Model Card for LT-MLKM-modernBERT

Model Details
How to Get Started with the Model
Uses
Risks, Biases, and Limitations
Training Details
Evaluation
Citation
License

Model Details

Model name: LT-MLKM-modernBERT

Project: “Development of the General Lithuanian Language Corpus and Vectorized Lithuanian Language Models” carried out by the State Digital Solutions Agency (SDSA) (Contract No. VDU-S-1684). The SDSA project manager is A. Rakauskas, and the supplier group leader is Assoc. Prof. Dr. A. Utka.

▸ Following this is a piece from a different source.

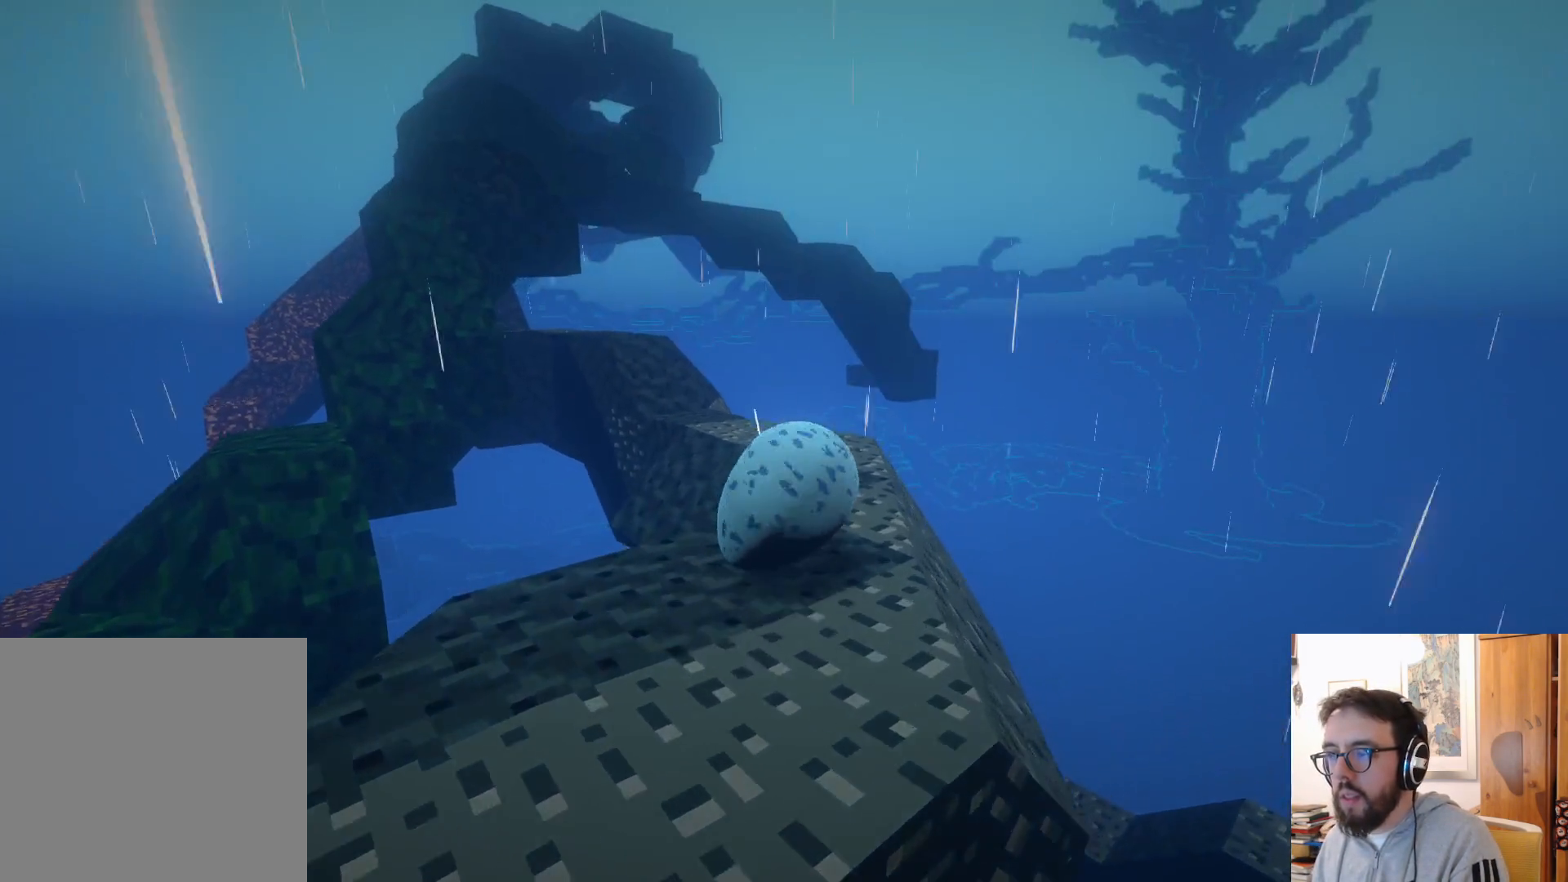
{"buttons": [], "left_stick": "up-left", "right_stick": "left", "events": [[400, "right_stick", "left"]]}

Architecture: ModernBERT from NVIDIA.

Model description: LT-MLKM-modernBERT is a Lithuanian masked language model developed as part of the national project “Development of a general Lithuanian language corpus and vectorized models.” The model builds on the ModernBERT-base architecture and was pre-trained on the BLKT Lithuanian Text Corpus Stage 3, which includes over 1.87 billion words and 49 billion training tokens from diverse Lithuanian sources such as news, legal, academic, and public sector texts. With a context length of 8,192 tokens, it efficiently processes long documents while maintaining linguistic precision and coherence. The model advances the project’s goal of providing high-quality Lithuanian language resources and pre-trained neural models to support AI, research, and digital innovation.

It serves as a base model for fine-tuning and domain adaptation in both public and private sector projects that require robust Lithuanian text processing. However, the model is not task-specialized; to address specific downstream tasks, downstream tasks require fine-tuning. It uses the ModernBertForMaskedLM implementation from the Hugging Face Transformers library (v4.54.1) with bfloat16 precision for efficient training and inference. The model employs a custom Lithuanian tokenizer specially built for this project, featuring a vocabulary size of 64,000 tokens optimized for Lithuanian morphology and subword segmentation. It supports a maximum context length of 8,192 tokens, allowing effective modelling of long documents and complex sentence structures.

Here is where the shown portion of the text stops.